Whether or not $\{ 2^{-n}\}$ converges

Question

So I was trying to prove this theorem using the epsilon definition of the limit, but am currently a little stuck!

So far what I have is this:

From the definition of the convergence of a sequence to a limit we hav4 that, a sequence is said to converge to some limit l, if $\forall \epsilon > 0, \exists M, st:$ if $ n \ge M, |a_{n} - l|< \epsilon$. So we show that when l = 0:

$|\frac{1}{2^{n}}-0| < \epsilon$. So we find such $\epsilon $ and $M$ that satisfies the definition above. And we say:

$|\frac{1}{2^{n}}-0| < \epsilon$

$\implies \frac{1}{2^{n}} < \epsilon$

But what do I do from here? Natural logs have not been defined, neither has it been defined what it means to raise something to the ($\frac{1}{n}$). Can someone please help?

Answer 1

$2^{n}=(1+1)^{n} > n$ by Binomial Theorem.
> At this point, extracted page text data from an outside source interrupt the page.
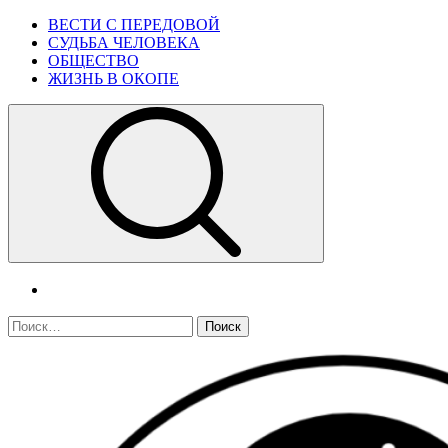
Skip
Primary
ВЕСТИ С ПЕРЕДОВОЙ
to
Menu
СУДЬБА ЧЕЛОВЕКА
content
ОБЩЕСТВО
ЖИЗНЬ В ОКОПЕ
telegram
Найти:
So $\frac 1 {2^{n}} <\frac 1 n <\epsilon$ if $n >\frac 1 {\epsilon}$.

Answer 2

In your definition, you forget to consider (and write) that $M$ is a function of $\varepsilon$, that is, $M=M(\varepsilon)$, that is, as consequence, $\varepsilon=f_M=\frac{1}{2^M}$. Now you know that for $n>M$

$$ |a_{n} - l|< a_{M}\,(=\varepsilon), $$

which is the case, because for $n>M$

$$ \frac{1}{2^n}<\frac{1}{2^M}. $$

Which I think should be your answer.